* _WORK REQUIRED_: Write out, please, the lines from the beginning of the material to the line with "endometrium was stained", including both ends and nothing else.

* _MATERIAL SUPPLIED_:

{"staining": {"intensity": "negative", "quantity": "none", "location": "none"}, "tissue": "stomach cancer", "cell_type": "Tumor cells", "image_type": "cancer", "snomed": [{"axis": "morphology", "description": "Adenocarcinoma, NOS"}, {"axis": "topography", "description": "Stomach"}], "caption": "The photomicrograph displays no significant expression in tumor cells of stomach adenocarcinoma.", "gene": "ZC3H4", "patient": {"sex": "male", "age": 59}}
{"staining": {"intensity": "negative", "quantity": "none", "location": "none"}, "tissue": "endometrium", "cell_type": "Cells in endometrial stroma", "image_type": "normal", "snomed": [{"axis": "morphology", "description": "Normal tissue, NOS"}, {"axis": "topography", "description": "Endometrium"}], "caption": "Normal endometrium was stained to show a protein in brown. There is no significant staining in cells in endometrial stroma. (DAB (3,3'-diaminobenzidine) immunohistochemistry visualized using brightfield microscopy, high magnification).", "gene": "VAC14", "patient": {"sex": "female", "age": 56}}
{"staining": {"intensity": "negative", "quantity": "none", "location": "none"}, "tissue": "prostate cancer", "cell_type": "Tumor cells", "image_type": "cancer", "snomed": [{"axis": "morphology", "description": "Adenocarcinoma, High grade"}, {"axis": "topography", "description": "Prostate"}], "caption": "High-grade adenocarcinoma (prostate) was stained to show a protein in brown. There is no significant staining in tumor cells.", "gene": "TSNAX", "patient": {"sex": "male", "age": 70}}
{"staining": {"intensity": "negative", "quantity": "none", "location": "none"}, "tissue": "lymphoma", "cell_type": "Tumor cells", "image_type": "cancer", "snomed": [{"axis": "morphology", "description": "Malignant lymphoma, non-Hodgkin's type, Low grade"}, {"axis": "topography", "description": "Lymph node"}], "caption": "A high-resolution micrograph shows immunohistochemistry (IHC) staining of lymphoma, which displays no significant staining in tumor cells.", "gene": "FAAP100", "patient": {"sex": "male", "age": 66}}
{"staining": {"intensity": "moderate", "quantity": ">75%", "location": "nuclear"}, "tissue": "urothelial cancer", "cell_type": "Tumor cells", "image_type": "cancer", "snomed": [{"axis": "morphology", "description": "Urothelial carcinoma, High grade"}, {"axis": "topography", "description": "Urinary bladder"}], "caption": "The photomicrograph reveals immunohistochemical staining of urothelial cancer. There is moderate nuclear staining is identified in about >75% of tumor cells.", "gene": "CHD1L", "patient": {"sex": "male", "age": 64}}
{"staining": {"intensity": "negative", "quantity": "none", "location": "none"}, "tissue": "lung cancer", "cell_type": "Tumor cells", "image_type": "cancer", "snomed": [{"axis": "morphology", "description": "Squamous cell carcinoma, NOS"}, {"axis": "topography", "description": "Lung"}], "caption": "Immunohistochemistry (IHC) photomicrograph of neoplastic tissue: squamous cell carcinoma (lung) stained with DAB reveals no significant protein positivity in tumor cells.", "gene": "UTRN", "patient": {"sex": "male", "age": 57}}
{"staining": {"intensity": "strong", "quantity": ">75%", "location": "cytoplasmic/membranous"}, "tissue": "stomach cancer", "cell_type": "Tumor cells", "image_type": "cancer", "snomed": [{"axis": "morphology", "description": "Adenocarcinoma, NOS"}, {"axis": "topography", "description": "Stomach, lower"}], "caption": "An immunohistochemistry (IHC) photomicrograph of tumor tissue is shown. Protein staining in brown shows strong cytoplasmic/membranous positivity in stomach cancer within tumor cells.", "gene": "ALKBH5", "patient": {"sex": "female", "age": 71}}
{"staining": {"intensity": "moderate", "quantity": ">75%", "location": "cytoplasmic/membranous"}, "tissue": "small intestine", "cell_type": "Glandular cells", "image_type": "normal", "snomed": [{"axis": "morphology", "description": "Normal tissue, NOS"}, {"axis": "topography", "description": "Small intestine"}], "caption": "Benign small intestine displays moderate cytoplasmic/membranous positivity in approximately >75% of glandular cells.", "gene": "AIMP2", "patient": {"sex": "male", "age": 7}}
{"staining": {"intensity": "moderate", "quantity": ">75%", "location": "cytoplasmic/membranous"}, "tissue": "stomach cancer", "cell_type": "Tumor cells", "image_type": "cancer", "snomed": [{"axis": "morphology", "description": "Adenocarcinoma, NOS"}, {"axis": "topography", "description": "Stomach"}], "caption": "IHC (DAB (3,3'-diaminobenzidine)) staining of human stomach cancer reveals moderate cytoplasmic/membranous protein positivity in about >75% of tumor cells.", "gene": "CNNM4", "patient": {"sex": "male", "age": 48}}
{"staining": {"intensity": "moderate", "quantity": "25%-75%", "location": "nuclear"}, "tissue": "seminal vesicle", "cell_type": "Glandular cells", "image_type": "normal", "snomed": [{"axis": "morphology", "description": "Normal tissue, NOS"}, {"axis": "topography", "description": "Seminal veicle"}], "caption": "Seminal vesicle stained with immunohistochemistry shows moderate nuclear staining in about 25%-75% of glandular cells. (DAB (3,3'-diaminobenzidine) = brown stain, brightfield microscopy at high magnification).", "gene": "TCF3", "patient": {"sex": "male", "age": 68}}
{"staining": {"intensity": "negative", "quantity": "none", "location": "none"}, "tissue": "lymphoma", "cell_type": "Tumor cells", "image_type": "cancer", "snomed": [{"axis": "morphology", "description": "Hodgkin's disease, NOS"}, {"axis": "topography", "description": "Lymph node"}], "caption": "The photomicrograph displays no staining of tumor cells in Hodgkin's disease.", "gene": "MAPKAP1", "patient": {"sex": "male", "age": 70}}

* _EXERCISE RESULT_:
{"staining": {"intensity": "negative", "quantity": "none", "location": "none"}, "tissue": "stomach cancer", "cell_type": "Tumor cells", "image_type": "cancer", "snomed": [{"axis": "morphology", "description": "Adenocarcinoma, NOS"}, {"axis": "topography", "description": "Stomach"}], "caption": "The photomicrograph displays no significant expression in tumor cells of stomach adenocarcinoma.", "gene": "ZC3H4", "patient": {"sex": "male", "age": 59}}
{"staining": {"intensity": "negative", "quantity": "none", "location": "none"}, "tissue": "endometrium", "cell_type": "Cells in endometrial stroma", "image_type": "normal", "snomed": [{"axis": "morphology", "description": "Normal tissue, NOS"}, {"axis": "topography", "description": "Endometrium"}], "caption": "Normal endometrium was stained to show a protein in brown. There is no significant staining in cells in endometrial stroma. (DAB (3,3'-diaminobenzidine) immunohistochemistry visualized using brightfield microscopy, high magnification).", "gene": "VAC14", "patient": {"sex": "female", "age": 56}}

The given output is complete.